■ STUDY TEXT ■
=====

Direct lifespan data — C. elegans (R34 update 2026-05-08)

Almotayri et al. (Exp Gerontol 2026) reported the first direct lifespan-effect study of paroxetine in a model organism ⁵:

Low-dose paroxetine extended lifespan in C. elegans when exposure began early in development; high doses consistently reduced lifespan — a clear hormetic dose-response curve
The lifespan-extending effect was abolished by a high-glucose diet — suggesting metabolic-context dependence
Paroxetine increased food intake without fat accumulation (metabolic uncoupling)
The lifespan effects were independent of major serotonergic, dopaminergic, and insulin-like signaling pathways — the canonical 5-HT and DAF-2 axes were not the mediators, indicating an alternative mechanism (possibly the FIASMA / lysosomal-sphingolipid axis, though not directly tested)

This is the first primary-organism data showing paroxetine can modulate lifespan, with direction depending on dose and dietary context. The mechanism-uncoupling result is the most informative aging-biology signal: it argues against the prior assumption that any paroxetine geroprotective effect would be 5-HT-mediated. Translational caveats apply (extreme phylogenetic distance to humans; paroxetine pharmacology in worms differs from mammalian SERT). The result motivates revisiting the FIASMA hypothesis as the candidate mediator, but does NOT establish it; mechanistic follow-up in mammalian systems would be the next step. needs-replication

Net assessment: The aggregate effect of long-term paroxetine on aging trajectory is probably mildly net-positive, dominated by:

Anxiety/stress reduction (HPA axis, cortisol)
Hippocampal neurogenesis preservation (class-level SSRI evidence from fluoxetine; extrapolated to paroxetine as class effect)
FIASMA effect on lysosomal/sphingolipid biology
Possible mild anti-inflammatory effect on IL-1β (and IL-6 via SSRIs) — evidence is in depressed populations only

…with small offsets from chronic mild metabolic effects (weight, possibly lipid). The previously listed “possible mild senolytic-like activity” has been removed — no primary source was found for this claim. #gap/unsourced

Migraine prophylaxis (off-label, clinically relevant)

SSRIs as a class show modest migraine prophylaxis efficacy, with paroxetine and amitriptyline (TCA) being among the more documented agents. Mechanism debated — likely a combination of serotonin modulation and mood/stress effects on migraine trigger pathways.

=====

■ GIVEN ENTRIES ■
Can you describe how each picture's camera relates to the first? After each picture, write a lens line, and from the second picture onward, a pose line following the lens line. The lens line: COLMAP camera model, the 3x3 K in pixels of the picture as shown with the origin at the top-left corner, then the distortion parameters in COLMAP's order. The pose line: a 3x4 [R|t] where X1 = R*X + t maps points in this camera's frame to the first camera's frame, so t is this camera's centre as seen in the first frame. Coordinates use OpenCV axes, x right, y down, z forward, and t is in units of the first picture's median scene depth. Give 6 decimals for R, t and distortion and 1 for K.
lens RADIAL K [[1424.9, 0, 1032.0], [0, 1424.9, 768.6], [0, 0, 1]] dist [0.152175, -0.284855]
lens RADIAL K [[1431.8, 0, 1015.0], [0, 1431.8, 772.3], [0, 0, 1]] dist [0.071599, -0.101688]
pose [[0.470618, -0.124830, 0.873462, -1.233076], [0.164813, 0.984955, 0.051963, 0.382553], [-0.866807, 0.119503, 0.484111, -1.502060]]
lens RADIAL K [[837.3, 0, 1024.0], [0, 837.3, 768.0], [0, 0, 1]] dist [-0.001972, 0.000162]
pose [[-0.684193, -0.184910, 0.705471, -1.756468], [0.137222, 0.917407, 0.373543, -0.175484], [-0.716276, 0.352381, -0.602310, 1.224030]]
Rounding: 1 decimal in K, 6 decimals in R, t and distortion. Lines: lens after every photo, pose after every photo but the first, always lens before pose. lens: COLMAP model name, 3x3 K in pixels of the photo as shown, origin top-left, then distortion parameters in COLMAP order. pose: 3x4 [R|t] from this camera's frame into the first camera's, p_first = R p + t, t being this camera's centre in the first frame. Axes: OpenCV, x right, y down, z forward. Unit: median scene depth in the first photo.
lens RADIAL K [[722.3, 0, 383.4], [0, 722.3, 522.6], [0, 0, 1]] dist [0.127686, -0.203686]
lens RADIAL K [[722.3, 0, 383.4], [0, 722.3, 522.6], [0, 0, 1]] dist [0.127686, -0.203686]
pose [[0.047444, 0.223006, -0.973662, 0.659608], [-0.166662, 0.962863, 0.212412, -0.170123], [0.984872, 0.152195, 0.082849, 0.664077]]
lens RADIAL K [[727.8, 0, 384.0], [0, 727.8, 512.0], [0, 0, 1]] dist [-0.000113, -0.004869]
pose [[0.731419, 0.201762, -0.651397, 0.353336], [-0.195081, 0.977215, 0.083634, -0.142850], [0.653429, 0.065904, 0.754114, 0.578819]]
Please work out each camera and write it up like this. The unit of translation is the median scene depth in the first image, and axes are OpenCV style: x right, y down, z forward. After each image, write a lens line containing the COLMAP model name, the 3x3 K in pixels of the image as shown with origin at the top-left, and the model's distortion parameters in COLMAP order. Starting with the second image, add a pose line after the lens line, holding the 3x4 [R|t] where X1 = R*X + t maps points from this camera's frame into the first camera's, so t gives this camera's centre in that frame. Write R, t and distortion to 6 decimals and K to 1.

=====

■ PROMPT 1 ■
In the paroxetine text, what abolished the lifespan-extending effect of low-dose paroxetine in C. elegans?
■ PROMPT 2 ■
Rewrite the paragraph of the paroxetine text beginning "This is the first primary-organism data" more briefly, keeping its main facts.
■ PROMPT 3 ■
Carry on the paroxetine text from the point where it stops.

■ EXERCISE ANSWER 1 ■
A high-glucose diet.

■ EXERCISE ANSWER 2 ■
These are the first data from a living organism showing that paroxetine can modulate lifespan, with dose and diet deciding the direction. The most informative result is that the effect is uncoupled from 5-HT signaling, which argues against the assumption that any geroprotective effect of paroxetine would be 5-HT-mediated. Caveats apply: worms are extremely distant from humans, and paroxetine pharmacology in worms differs from its action on mammalian SERT. The finding motivates revisiting FIASMA as the candidate mediator but does not establish it. Mechanistic follow-up in mammalian systems is the next step, and the result needs replication.

■ EXERCISE ANSWER 3 ■
Clinically relevant for migraine with aura specifically, which is an independent ~2× ischemic stroke risk factor and ~1.5× CHD risk factor. Patients whose migraine-with-aura frequency is substantially reduced by SSRI treatment thereby reduce one component of their cardiovascular risk profile. This is an under-appreciated indirect aging-relevant benefit of SSRI therapy in migraine-prone patients.

Safety profile (long-term)

Established adverse effects (decades of post-marketing data):

Sexual dysfunction (most common; ~30–60% incidence)
Weight gain (paroxetine highest among SSRIs; ~5–10 lb on average over 6–12 months; cumulative effect over years)
Sedation, fatigue
Mild anticholinergic effects (M1 antagonism — distinguishes paroxetine from other SSRIs): dry mouth, constipation, mild cognitive effects
Discontinuation syndrome on abrupt cessation (paroxetine has the most pronounced discontinuation syndrome among SSRIs due to its short half-life relative to SERT occupancy)
GI bleeding risk modestly elevated when combined with NSAIDs or antiplatelets (additive antiplatelet effect of SERT inhibition on platelet 5-HT)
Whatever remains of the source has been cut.